Justice of the Supreme Court of Israel

Hanan Melcer (חָנָן מֶלְצֶר; born 12 April 1951) is an Israeli judge who served as a justice on the Supreme Court of Israel and Deputy Chief Justice.

==Biography==
Hanan Melcer was born in Tel Aviv to Holocaust survivors from Poland. He attended high school at the Herzliya Hebrew Gymnasium, and studied law at Tel Aviv University in the Atuda program, where he also later taught as a Law Professor. Melcer received BA in law with honors and a master's degree in statutory law. After graduating, he enlisted in the IDF in the Military Advocate General's Office, serving as a military prosecutor and reaching the rank of lieutenant colonel.

==Political and legal career==
In 1977, he founded his own law firm dealing in infrastructure, communications, corporate, banking, antitrust, securities, and administrative law.
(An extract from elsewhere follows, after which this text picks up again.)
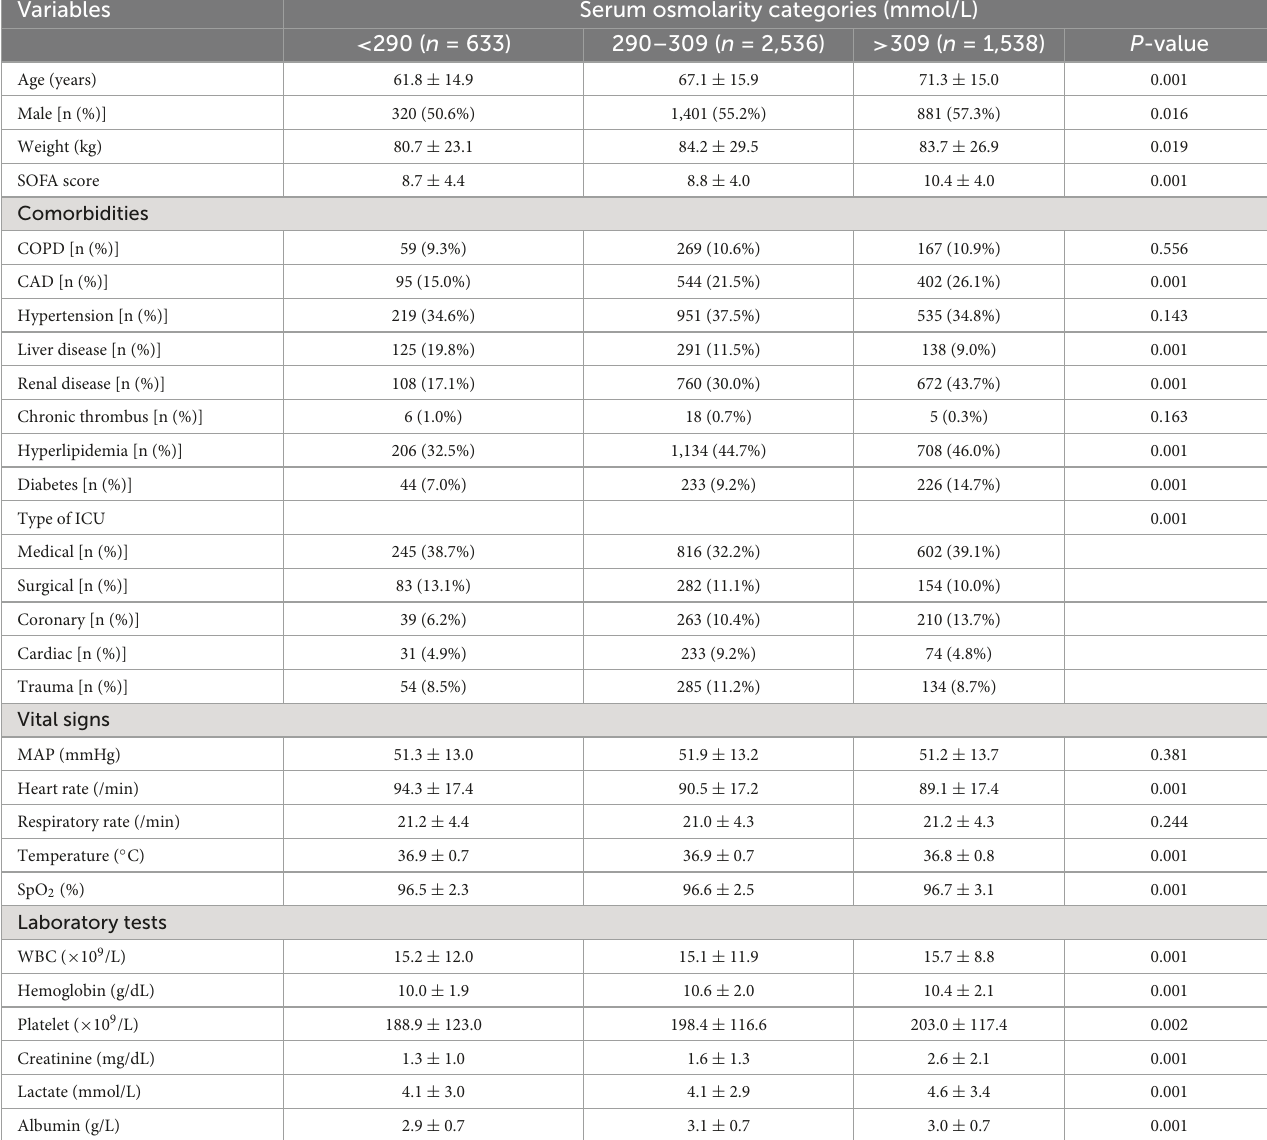
TABLE 1 Comparison of baseline characteristics between different serum osmolarity groups.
As an attorney, he handled the legal aspects of some of Israel's largest infrastructure projects.

In the 1970s, he was active in Dash and was a fierce opponent of the coalition with Begin and his right-wing Likud party in 1977. He was a legal adviser to the Rabin camp of the Labor Party in 1980. Later, he was involved with the Shinui party. In 1996 he also ran in the primaries for the Labor Party, where he later served as the influential chairman of its legal committee until he resigned in 2004, after his name came up as a candidate for the Supreme Court.

On 24 June 2007 he was selected by the Judicial Committee to serve as a judge on the Supreme Court. His appointment was historical because it was the first time in decades that a lawyer from the private sector was chosen, and it was part of the judicial shakeup initiated by Justice Minister Daniel Friedmann.

On 27 August 2007, he was sworn in as a justice of the Supreme Court by the President Shimon Peres.

Melcer was part of the decision by the Supreme Court in 2009 to order the government to demolish illegally built Palestinian homes in the West Bank. He was also one of the judges in the controversial ruling on the Immanuel Beit Yaakov controversy.